D. Foreclosures can work but the calendar requirements for identification and completion can make it difficult. Your identification period is 45 days. You have an additional 135 days after that to close. You don't have to have the new properties under contract during that time - only identified. But I'd highly recommend getting them under contract during that time because after day 45 your list cannot be changed and only properties on the list qualify to complete the exchange.
@Andrew Kerr thanks for the info and tips on some local connections to help with this.
@Dave Foster great info as well.
Unfortunately I only lived there about a year, so I don't meet the residency requirements. If I've taken depreciation on it in past years would that be recognized in a positive or negative way for me when I sell/ exchange? Next question, what happens if I identify a property (REO property) within 45 days, and the bank doesn't accept my offer? I'm basically stuck and have to then offer more or accept that I'm going to get screwed and pay the tax/ capital gains...?
You can identify 3 replacement properties regardless of their value. You can purchase any, all or none of them. If you want to identify more than 3 properties, the aggregate value of those potential replacement properties cannot exceed 200% of the FMV of the relinquished property (ie the property you sell). Going one step further, you can identify more than three properties with a total value that is more than 200% of the value of the relinquished property if you acquire at least 95% of the value of the properties that you identified as replacement property.
Investors Title Exchange Corporation in Chapel Hill, a sister company to Investors Title Insurance Company, is a great option.

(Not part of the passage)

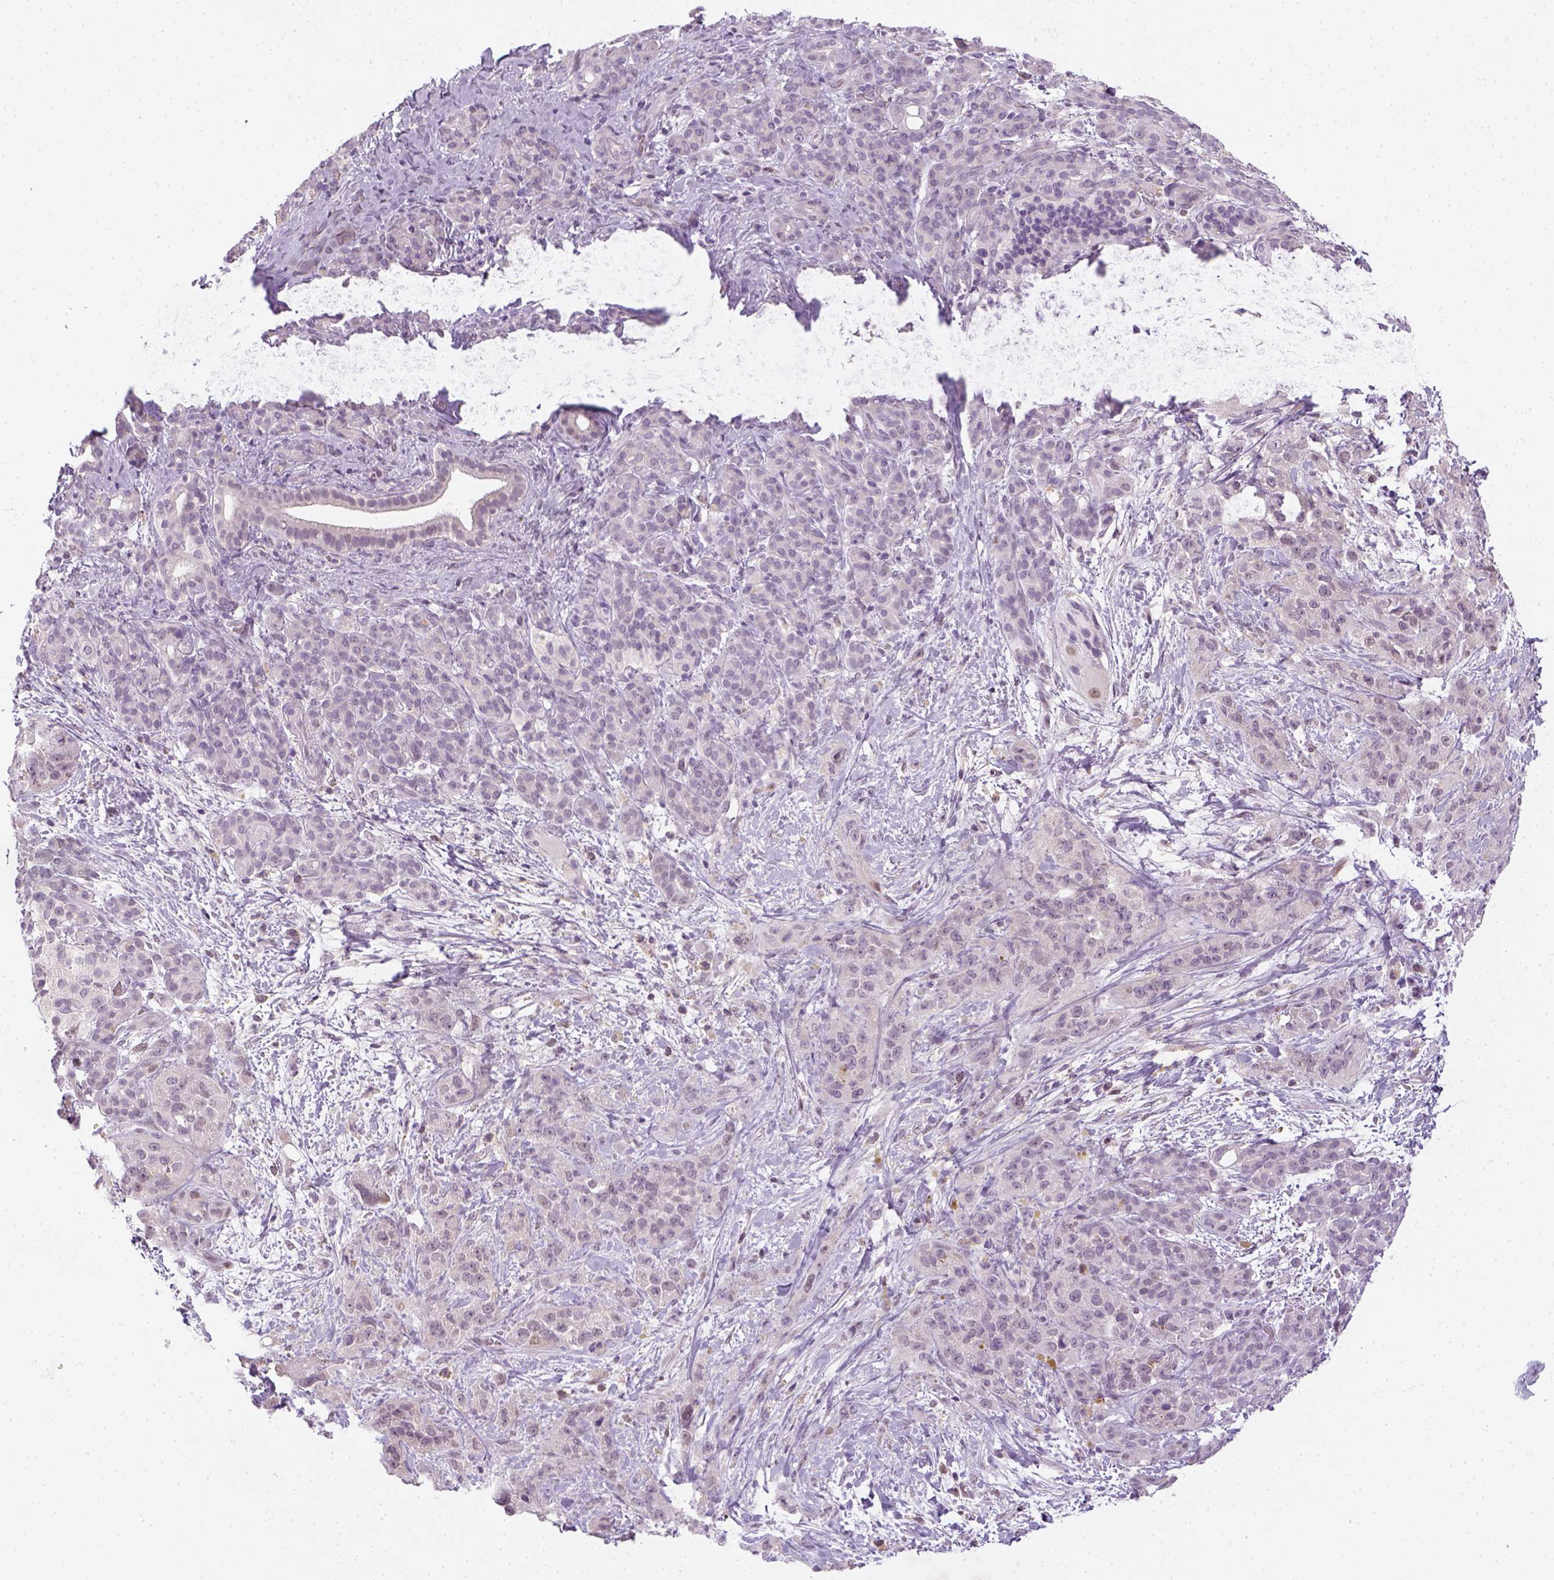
{"staining": {"intensity": "negative", "quantity": "none", "location": "none"}, "tissue": "pancreatic cancer", "cell_type": "Tumor cells", "image_type": "cancer", "snomed": [{"axis": "morphology", "description": "Adenocarcinoma, NOS"}, {"axis": "topography", "description": "Pancreas"}], "caption": "An IHC image of pancreatic cancer (adenocarcinoma) is shown. There is no staining in tumor cells of pancreatic cancer (adenocarcinoma).", "gene": "MAGEB3", "patient": {"sex": "male", "age": 44}}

Ask for Carol Hayden. She is one of the most knowledgeable 1031 gurus in North Carolina.
I did a 1031 exchange last fall and also recommend Investors Title Exchange Corporation in Chapel Hill. I worked with Riza Abraham, and she was very helpful and knowledgeable. I swapped one property for three and had replacement properties under contract within 45 days. I agree with Dave Foster that purchasing a foreclosure as a replacement property would be difficult given the calendar requirements. I highly recommend you talk with an accountant before moving forward as he/she can best assess your individual tax situation.
@Nathan McQueen , I see I've got a pm from you so I'll take a look at that. But for the good of the group here's a couple responses to some things that have popped up in this thread.
1. 121 primary residence exclusion - There is an exception to the 2/5 rule if your move was related to a job transfer out of area. If you lived in it for one year then your maximum is cut in half. But you could still exempt $125K ($250K if married). That may cover you.
2. By the end of day 45 you must have a list of potential properties that cannot be changed after day 45. @David Miller is just about spot on in his description of the 45 day list. Except the value used to determine 200% is the actual net sales price of the relinquished property not the FMV. So you're right, if you've got one property on your list and it's past day 45 you are stuck with only that property as your potential replacement. So you could offer more or let the exchange die and pay the tax.